Skidmore, a prominent voice within the Conservative Party on green issues, said on Friday that he would resign from Parliament over Rishi Sunak's bill to allow new oil and gas licences.
Skidmore described the bill as a “tragedy” and accused the Prime Minister of committing to a course of action that was “wrong and will cause harm in the future”.
His resignation will trigger at least the eighth by-election in a year, where Labor will seek another victory.
“This bill will effectively allow new, more frequent oil and gas licenses and increased new fossil fuel production in the North Sea,” Skidmore said in his resignation statement.
He added: “I cannot continue to tolerate or support a government committed to a course of action that I know is wrong and will cause harm in the future.” Not acting, rather than just talking, means tolerating a status quo that cannot continue. “I therefore renounce my party and intend to be free from any party allegiance.”

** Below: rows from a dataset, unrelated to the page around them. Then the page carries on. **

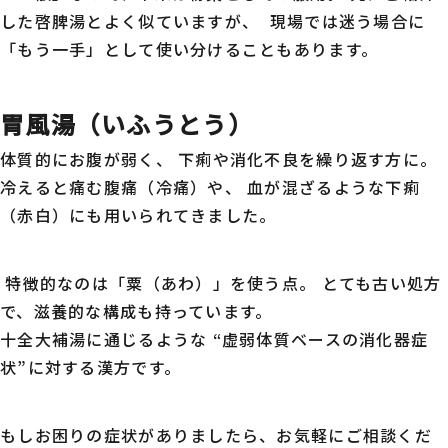
した啓脾湯とよく似ていますが、 現場では迷う場合に
「もう一手」として使い分けることもあります。
胃風湯（いふうとう）
体質的にお腹が弱く、 下痢や消化不良を繰り返す方に。
冷えると痛む腹痛（冷痛）や、 血が混ざるような下痢
（赤白）にも用いられてきました。
特徴的なのは「粟（あわ）」を使う点。 とても古い処方
で、滋養的な構成も持っています。
十全大補湯に通じるような “虚弱体質ベースの消化器症
状”に対する漢方です。
もしお困りの症状がありましたら、お気軽にご相談くだ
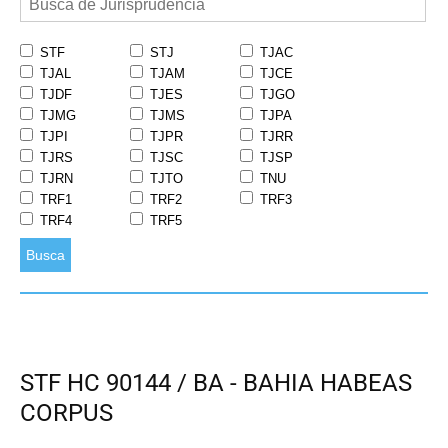
STF
STJ
TJAC
TJAL
TJAM
TJCE
TJDF
TJES
TJGO
TJMG
TJMS
TJPA
TJPI
TJPR
TJRR
TJRS
TJSC
TJSP
TJRN
TJTO
TNU
TRF1
TRF2
TRF3
TRF4
TRF5
Busca
STF HC 90144 / BA - BAHIA HABEAS
CORPUS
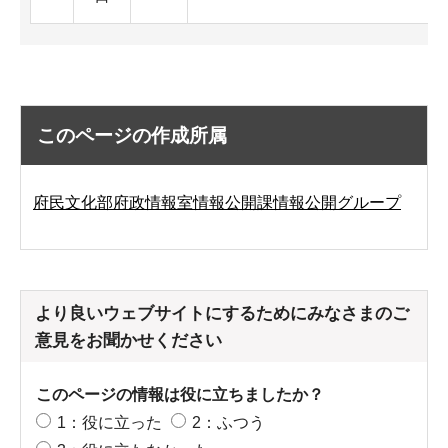
このページの作成所属
府民文化部府政情報室情報公開課情報公開グループ
より良いウェブサイトにするためにみなさまのご
意見をお聞かせください
このページの情報は役に立ちましたか？
1：役に立った
2：ふつう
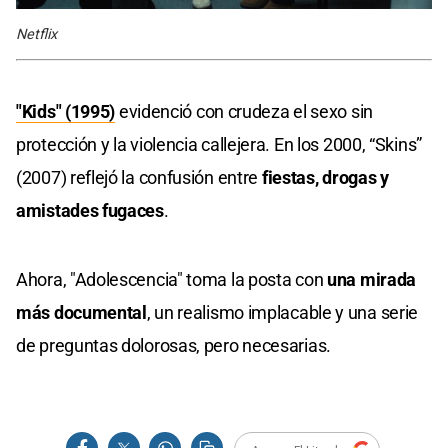
Netflix
"Kids" (1995)
evidenció con crudeza el sexo sin
protección y la violencia callejera. En los 2000, “Skins”
(2007) reflejó la confusión entre
fiestas, drogas y
amistades fugaces
.
Ahora, "Adolescencia" toma la posta con
una mirada
más documental
, un realismo implacable y una serie
de preguntas dolorosas, pero necesarias.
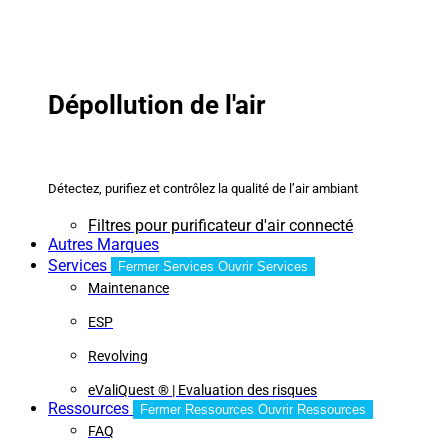
Dépollution de l'air
Détectez, purifiez et contrôlez la qualité de l’air ambiant
Filtres pour purificateur d'air connecté
Autres Marques
Services
Fermer Services
Ouvrir Services
Maintenance
ESP
Revolving
eValiQuest ® | Evaluation des risques
Ressources
Fermer Ressources
Ouvrir Ressources
FAQ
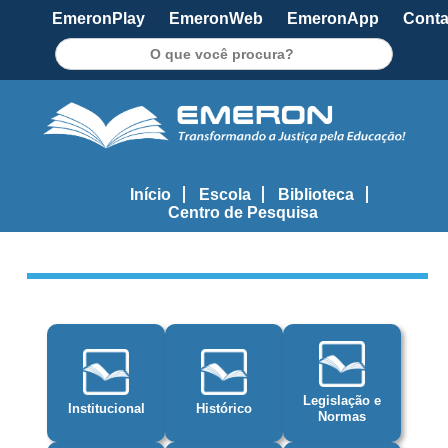
EmeronPlay
EmeronWeb
EmeronApp
Conta
Pesquisar
Início
Escola
Biblioteca
Centro de Pesquisa
Legislação e
Institucional
Histórico
Normas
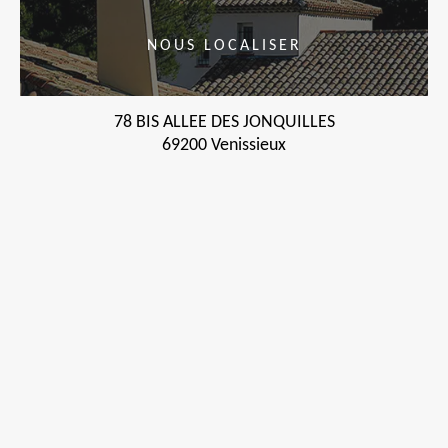
NOUS LOCALISER
78 BIS ALLEE DES JONQUILLES
69200 Venissieux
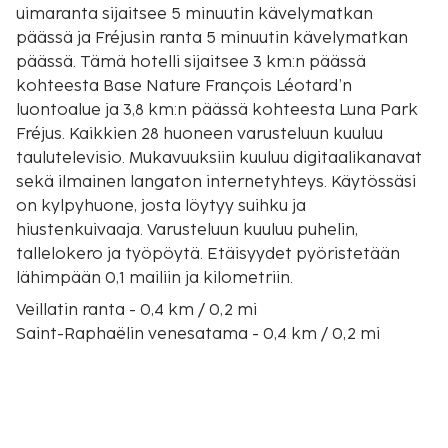
uimaranta sijaitsee 5 minuutin kävelymatkan
päässä ja Fréjusin ranta 5 minuutin kävelymatkan
päässä. Tämä hotelli sijaitsee 3 km:n päässä
kohteesta Base Nature François Léotard’n
luontoalue ja 3,8 km:n päässä kohteesta Luna Park
Fréjus. Kaikkien 28 huoneen varusteluun kuuluu
taulutelevisio. Mukavuuksiin kuuluu digitaalikanavat
sekä ilmainen langaton internetyhteys. Käytössäsi
on kylpyhuone, josta löytyy suihku ja
hiustenkuivaaja. Varusteluun kuuluu puhelin,
tallelokero ja työpöytä. Etäisyydet pyöristetään
lähimpään 0,1 mailiin ja kilometriin.
Veillatin ranta - 0,4 km / 0,2 mi
Saint-Raphaëlin venesatama - 0,4 km / 0,2 mi
Saint-Raphaëlin uimaranta - 0,4 km / 0,2 mi
Fréjusin ranta - 0,4 km / 0,3 mi
Beau Rivage - 0,7 km / 0,5 mi
Santa Lucian satama - 1,6 km / 1 mi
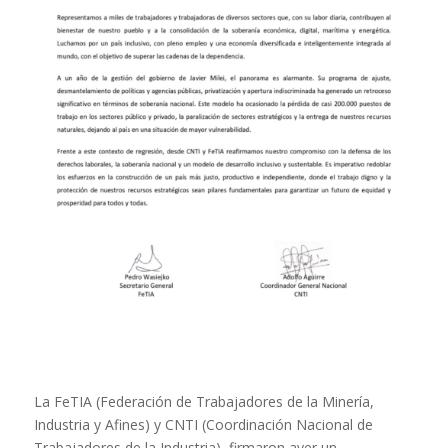
La FeTIA (Federación de Trabajadores de la Minería,
Industria y Afines) y CNTI (Coordinación Nacional de
Trabajadores de la Industria), firmaron ayer un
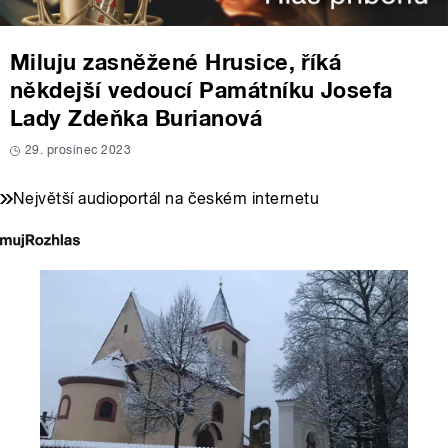
Miluju zasněžené Hrusice, říká
někdejší vedoucí Památníku Josefa
Lady Zdeňka Burianová
29. prosinec 2023
Největší audioportál na českém internetu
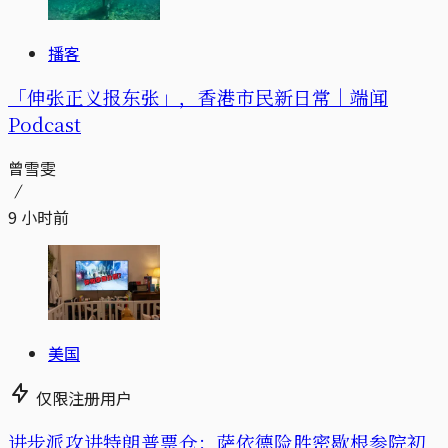
播客
「伸张正义报东张」，香港市民新日常｜端闻
Podcast
曾雪雯
9 小时前
美国
仅限注册用户
进步派攻进特朗普票仓：萨依德险胜密歇根参院初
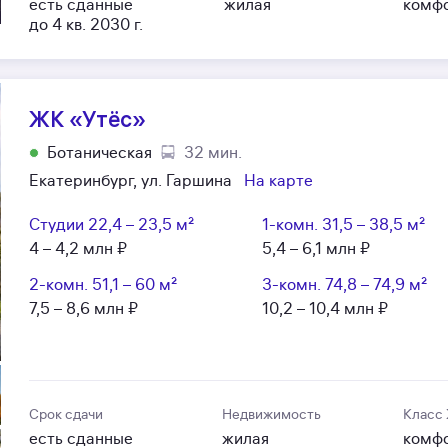
есть сданные
жилая
комф
до 4 кв. 2030 г.
ЖК «Утёс»
Ботаническая
32 мин.
Екатеринбург, ул. Гаршина
На карте
Студии
22,4 – 23,5 м²
1-комн.
31,5 – 38,5 м²
4 – 4,2 млн ₽
5,4 – 6,1 млн ₽
2-комн.
51,1 – 60 м²
3-комн.
74,8 – 74,9 м²
7,5 – 8,6 млн ₽
10,2 – 10,4 млн ₽
Срок сдачи
Недвижимость
Класс
есть сданные
жилая
комф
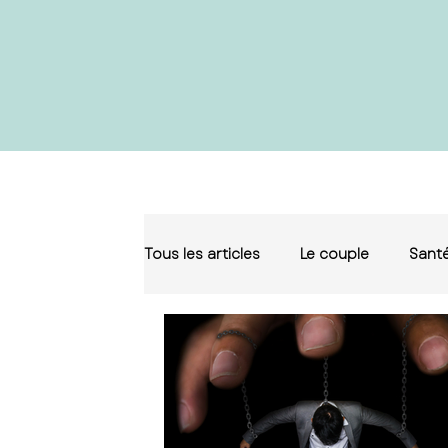
Tous les articles
Le couple
Santé
Sophie 6
ue le puy en velay, th
puy en velay,
relaxation le puy en velay,
sexologue haute loire, thérapi
loire, relaxation haute loire,
conseiller conjugal le puy en ve
conjugal haute loire,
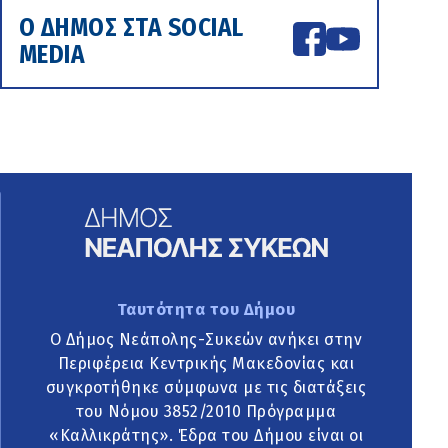
Ο ΔΗΜΟΣ ΣΤΑ SOCIAL
MEDIA
Ταυτότητα του Δήμου
Ο Δήμος Νεάπολης-Συκεών ανήκει στην
Περιφέρεια Κεντρικής Μακεδονίας και
συγκροτήθηκε σύμφωνα με τις διατάξεις
του Νόμου 3852/2010 Πρόγραμμα
«Καλλικράτης». Έδρα του Δήμου είναι οι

Skidmore was the energy secretary who released former Prime Minister Theresa May's pledge to net zero emissions by 2050. More recently, he led the government's review of net zero, which was published in September 2022. He has criticized this government before and at the time told the Guardian that the Conservatives were heading in a “very dark direction” around misinformation and climate change.

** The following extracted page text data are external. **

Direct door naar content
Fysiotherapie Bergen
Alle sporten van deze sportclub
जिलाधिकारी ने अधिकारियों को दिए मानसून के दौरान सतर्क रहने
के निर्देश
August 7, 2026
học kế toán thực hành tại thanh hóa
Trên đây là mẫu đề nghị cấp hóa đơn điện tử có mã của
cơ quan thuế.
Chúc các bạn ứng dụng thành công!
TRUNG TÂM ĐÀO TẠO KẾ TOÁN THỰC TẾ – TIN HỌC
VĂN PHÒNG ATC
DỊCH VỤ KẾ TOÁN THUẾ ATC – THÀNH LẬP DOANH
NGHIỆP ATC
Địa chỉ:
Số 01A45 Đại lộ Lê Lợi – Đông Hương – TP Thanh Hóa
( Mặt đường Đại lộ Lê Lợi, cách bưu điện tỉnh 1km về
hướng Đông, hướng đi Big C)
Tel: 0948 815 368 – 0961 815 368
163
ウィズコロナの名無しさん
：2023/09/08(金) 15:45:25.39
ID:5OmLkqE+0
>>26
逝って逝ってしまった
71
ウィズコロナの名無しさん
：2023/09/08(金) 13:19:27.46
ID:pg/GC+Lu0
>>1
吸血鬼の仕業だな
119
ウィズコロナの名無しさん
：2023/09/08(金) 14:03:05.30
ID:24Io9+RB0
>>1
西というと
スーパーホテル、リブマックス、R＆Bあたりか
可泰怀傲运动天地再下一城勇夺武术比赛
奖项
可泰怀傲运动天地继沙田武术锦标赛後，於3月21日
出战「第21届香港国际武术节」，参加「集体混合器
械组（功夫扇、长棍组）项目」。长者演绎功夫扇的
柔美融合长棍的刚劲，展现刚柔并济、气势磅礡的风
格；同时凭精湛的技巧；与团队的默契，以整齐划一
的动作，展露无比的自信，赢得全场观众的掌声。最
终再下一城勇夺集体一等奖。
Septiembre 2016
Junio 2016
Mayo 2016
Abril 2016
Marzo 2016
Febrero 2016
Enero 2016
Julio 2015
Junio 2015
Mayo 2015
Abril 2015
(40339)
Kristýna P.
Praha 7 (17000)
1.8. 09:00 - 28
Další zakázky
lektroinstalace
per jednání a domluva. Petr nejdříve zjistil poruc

Next week, the government will introduce the Offshore Petroleum Licensing Bill in the House of Commons, which would allow more licenses to extract fossil fuels from the North Sea. The latest report from the Intergovernmental Panel on Climate Change (IPCC) makes it clear that new fossil fuel projects cannot be started, and so doing so would go against the recommendations of most of the world's leading climate scientists.
Labor intends to oppose the bill in Monday's vote, although the government is likely to win even without Skidmore's vote.
Ed Miliband, Labour's shadow energy secretary, said: “Well done to Chris Skidmore for standing up to this desperate Tory government. Their irresponsible and reckless attempt to double fossil fuel consumption will not reduce bills, it will undermine energy security and constitute a climate catastrophe. “That's why the Labor Party will vote “The workers are against it on Monday.”
Zac Goldsmith, a Tory MP and environmental campaigner, said: “The party will need to regroup after Sunak smashed it on the rocks. He added: “Those who consider themselves part of this future should think very carefully before supporting this foolish policy.”
Caroline Lucas, the Green Party MP for Brighton Pavilion, said: “Memo to Rishi Sunak – this is what principled policy looks like. It was a pleasure to work with Chris Skidmore on climate and he will be greatly missed. “It's a huge criticism of a government that is valorizing fossil fuels.”
Skidmore was not planning to stand as an MP at the next election as his constituency will be abolished in the upcoming boundary changes. He has not yet said what he plans to do, but it is believed that he is running to chair the Climate Change Committee. However, with Sunak selected for the role, his appointment is thought to be unlikely.